Wednesday, 19 December 2018
Employment (Miscellaneous Provisions) Bill 2017: From the Seanad
While that sounds incredibly reasonable, the difficulty is that there is an amendment and a subsequent one in the Bill that do not allow me the time to commence them after a couple of months or even after a public consultation process. There is an amendment in the Bill that includes a date, after which the Bill cannot be commenced. Originally it was six months, but we had an argument and now it is three.
I thank the Deputy for respecting my word. I am the daughter of a shop steward and did not grow up in a house that did not have the struggles the people about whom we are talking and whom Solidarity-People Before Profit proclaims to represent have. It is not unique in the knowledge it possesses.
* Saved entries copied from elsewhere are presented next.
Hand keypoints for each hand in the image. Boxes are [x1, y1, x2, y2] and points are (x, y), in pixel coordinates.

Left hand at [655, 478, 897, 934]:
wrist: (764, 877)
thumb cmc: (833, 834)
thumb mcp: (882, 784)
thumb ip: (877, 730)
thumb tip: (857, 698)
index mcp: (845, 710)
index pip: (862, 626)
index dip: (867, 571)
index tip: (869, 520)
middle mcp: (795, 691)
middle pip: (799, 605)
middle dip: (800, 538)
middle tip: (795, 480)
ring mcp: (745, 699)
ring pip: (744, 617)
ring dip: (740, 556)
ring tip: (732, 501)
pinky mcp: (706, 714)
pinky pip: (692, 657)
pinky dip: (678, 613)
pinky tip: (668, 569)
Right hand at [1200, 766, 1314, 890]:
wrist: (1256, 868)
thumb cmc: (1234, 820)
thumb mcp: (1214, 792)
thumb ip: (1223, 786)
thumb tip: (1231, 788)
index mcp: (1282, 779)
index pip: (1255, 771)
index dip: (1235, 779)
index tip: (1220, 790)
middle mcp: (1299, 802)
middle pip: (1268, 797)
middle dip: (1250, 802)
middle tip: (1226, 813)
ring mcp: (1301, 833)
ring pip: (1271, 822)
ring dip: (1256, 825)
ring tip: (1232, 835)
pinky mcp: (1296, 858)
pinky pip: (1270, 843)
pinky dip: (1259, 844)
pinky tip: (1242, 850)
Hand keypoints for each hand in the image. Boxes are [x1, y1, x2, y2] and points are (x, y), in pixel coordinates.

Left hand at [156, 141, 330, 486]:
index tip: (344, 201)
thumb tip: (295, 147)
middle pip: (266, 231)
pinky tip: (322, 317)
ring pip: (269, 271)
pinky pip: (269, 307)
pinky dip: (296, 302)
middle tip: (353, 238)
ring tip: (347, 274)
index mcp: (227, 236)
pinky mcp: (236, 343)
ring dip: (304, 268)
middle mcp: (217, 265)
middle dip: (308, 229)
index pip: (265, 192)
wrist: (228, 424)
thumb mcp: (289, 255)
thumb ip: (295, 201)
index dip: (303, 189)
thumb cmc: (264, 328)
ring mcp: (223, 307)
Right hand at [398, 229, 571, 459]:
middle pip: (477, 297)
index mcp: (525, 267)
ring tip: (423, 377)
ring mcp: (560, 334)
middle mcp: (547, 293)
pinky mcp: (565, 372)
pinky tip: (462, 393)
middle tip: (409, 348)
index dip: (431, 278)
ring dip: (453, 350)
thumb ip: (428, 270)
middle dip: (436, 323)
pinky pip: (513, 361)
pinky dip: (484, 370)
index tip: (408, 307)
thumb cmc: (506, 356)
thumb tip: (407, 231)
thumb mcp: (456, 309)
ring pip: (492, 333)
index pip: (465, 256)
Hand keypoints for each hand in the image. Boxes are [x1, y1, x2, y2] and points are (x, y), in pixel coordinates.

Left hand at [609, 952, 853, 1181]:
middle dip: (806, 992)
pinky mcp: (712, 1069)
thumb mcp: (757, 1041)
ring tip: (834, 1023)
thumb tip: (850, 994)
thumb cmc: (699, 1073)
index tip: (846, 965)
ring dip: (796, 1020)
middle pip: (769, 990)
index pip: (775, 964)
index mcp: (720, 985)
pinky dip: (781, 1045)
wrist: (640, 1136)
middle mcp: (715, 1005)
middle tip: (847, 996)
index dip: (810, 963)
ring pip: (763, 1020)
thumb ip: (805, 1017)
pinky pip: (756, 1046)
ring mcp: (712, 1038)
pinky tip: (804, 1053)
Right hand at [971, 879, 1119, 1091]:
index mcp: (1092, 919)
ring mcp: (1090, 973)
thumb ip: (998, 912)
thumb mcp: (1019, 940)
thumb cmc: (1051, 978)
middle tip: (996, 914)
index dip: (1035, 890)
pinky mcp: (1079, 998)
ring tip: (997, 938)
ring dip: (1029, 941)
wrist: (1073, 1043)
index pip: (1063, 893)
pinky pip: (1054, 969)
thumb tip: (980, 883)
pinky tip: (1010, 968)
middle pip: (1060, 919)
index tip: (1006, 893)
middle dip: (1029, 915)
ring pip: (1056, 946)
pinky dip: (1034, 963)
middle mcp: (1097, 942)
This is groundbreaking legislation and I am glad that today collectively we are passing it, but there are other issues and challenges, of which I am totally aware. It is not a surprise that the Department of Employment Affairs and Social Protection has a difficulty with this section. I cannot tell the Deputy anymore than what I am telling him. My bona fides are sincere. I want to address this issue and we will address it, but I cannot do so without knowing its size, scope and different pieces. I will not address one bit of it and then suddenly discover that people want to be self-employed and are co-operating because coercion can happen in an arrangement where one person has the upper hand. When we introduce penalties, change how we conduct inspections and introduce different social insurance classes for persons who are self-employed, it will all collectively resolve the issue for now. However, we all have to genuinely respect the fact and understand the world of work is changing and that in ten years' time, the Deputies who will be lucky enough to be in this House representing their constituencies will be faced with an entirely different world of work. The gig economy will probably be so commonplace we need to ensure the legislation we bring forward today will actually ensure the employment rights we want people to have will continue to be as robust as they will need to be into the future when the world of work changes.